Overall, the present study showed a strong association of later onset with increasing number of APOE-2 alleles. The protective effect of APOE-2 on age at onset of ALS may have been because the early onset ALS patients tended to receive less APOE-2 from parents than the late-onset ALS patients. This leads to a plausible scenario that parents transmit APOE-2 less than expected to ALS affected individuals within the early onset group, as shown in Fig. 1. This is probably the main reason that we detected negative association between APOE-2 and ALS risk in the early onset group. We, therefore, concluded that the effect of APOE-2 on age at onset is the main cause of the APOE risk effect in early onset ALS.

Previous studies have focused on the risk effect of APOE-4 in ALS [17, 20, 21]. Clearly, the strong dose effect of APOE-4 in Alzheimer disease has impacted the direction of previous research on APOE in ALS. Overall, there are few studies of the risk of APOE-2 in ALS. Moulard et al. [19] showed a difference for APOE-23 genotype frequency between 130 cases and 540 controls (7.7% vs. 14%, respectively), but they did not stratify the data by age at onset. Our comprehensive analysis examined risk and age at onset effects of each allele in overall as well as stratified datasets, which provides the first in-depth analysis of APOE-2.

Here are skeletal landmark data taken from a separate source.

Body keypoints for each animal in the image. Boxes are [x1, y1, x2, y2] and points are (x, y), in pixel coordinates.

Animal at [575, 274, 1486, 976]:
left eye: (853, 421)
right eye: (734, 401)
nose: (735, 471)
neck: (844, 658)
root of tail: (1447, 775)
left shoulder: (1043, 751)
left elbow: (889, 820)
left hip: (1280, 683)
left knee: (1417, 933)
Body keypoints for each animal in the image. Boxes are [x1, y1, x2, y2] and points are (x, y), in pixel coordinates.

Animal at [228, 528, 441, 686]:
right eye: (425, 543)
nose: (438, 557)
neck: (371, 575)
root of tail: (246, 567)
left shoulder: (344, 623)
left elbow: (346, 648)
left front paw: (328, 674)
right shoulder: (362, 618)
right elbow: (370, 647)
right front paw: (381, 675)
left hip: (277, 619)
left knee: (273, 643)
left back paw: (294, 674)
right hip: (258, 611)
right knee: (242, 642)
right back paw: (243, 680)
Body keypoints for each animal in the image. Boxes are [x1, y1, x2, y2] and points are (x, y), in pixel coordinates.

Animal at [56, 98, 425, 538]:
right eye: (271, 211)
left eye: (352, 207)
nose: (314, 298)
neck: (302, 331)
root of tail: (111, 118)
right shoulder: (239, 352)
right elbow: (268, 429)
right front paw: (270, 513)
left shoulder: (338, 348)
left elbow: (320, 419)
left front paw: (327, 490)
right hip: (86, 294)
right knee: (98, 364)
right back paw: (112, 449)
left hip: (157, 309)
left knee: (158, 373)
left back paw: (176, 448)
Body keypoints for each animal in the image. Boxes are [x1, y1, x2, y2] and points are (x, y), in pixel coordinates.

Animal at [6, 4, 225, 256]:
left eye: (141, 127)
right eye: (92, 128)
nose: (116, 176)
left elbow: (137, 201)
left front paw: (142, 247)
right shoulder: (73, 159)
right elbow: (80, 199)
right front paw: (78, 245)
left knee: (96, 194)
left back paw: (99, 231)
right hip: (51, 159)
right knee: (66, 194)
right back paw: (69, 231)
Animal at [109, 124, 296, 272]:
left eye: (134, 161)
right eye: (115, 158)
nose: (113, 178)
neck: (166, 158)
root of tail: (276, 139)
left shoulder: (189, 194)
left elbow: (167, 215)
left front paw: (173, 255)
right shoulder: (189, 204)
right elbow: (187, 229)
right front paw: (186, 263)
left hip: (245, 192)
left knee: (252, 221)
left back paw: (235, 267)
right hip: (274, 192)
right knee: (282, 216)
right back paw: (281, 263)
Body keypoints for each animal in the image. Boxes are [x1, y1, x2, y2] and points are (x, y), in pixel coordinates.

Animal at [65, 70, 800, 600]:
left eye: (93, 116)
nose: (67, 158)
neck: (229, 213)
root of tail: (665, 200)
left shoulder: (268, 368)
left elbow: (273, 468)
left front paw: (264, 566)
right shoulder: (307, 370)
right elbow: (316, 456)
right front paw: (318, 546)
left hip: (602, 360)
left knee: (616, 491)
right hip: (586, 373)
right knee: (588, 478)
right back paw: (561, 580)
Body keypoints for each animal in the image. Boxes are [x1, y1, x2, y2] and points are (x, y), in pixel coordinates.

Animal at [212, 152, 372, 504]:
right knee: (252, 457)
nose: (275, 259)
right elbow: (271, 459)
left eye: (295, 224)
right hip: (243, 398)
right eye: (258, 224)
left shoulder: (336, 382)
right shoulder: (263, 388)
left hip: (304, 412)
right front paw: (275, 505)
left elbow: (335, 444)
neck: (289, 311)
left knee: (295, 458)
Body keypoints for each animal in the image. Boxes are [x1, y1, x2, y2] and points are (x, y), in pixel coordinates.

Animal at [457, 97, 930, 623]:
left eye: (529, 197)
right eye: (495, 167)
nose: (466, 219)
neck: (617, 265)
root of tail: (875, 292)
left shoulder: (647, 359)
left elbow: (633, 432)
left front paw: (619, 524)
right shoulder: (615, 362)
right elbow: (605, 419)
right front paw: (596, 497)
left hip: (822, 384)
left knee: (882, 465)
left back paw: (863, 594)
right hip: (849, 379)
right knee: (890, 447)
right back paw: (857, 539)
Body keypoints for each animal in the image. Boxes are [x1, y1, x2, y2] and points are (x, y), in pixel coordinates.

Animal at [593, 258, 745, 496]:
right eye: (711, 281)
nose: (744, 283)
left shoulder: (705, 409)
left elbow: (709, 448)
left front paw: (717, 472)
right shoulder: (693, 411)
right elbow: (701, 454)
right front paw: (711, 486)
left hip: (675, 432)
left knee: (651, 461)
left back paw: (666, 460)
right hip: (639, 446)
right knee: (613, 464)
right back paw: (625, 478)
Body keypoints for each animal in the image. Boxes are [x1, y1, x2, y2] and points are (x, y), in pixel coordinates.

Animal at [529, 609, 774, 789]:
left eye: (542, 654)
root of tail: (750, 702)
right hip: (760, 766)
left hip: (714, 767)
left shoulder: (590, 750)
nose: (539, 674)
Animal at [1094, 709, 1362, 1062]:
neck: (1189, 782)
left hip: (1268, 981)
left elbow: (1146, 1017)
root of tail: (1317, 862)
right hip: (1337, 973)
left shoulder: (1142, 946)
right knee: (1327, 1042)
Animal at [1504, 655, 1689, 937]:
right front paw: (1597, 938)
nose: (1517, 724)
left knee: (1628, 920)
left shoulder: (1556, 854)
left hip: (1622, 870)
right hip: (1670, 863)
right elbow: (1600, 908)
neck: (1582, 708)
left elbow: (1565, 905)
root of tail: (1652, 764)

Unlike the dose effect of APOE-4 in Alzheimer disease [13], we did not find that APOE-4 affected age at onset of ALS ( P =0.75), which is consistent with our previous report of no significant differences in age at onset between patients with APOE-X/X and APOE-4/4 or APOE-4/X genotypes [17]. Furthermore, we did not detect any association between APOE and the risk of ALS, which is consistent with our previous report using sporadic ALS data [17] and several others [16]. Rather, we found that APOE affects the risk of ALS within age at onset-specific groups. The use of an age at onset cutoff of 40 years to stratify the dataset is rather arbitrary, because there is no clear definition for the early and late-onset ALS. We also investigated the subsets based on other cut-offs (e.g., 45 and 50 years), but similar results were generated. In conclusion, our findings suggest that APOE may express its strongest effect on the risk of ALS through age at onset.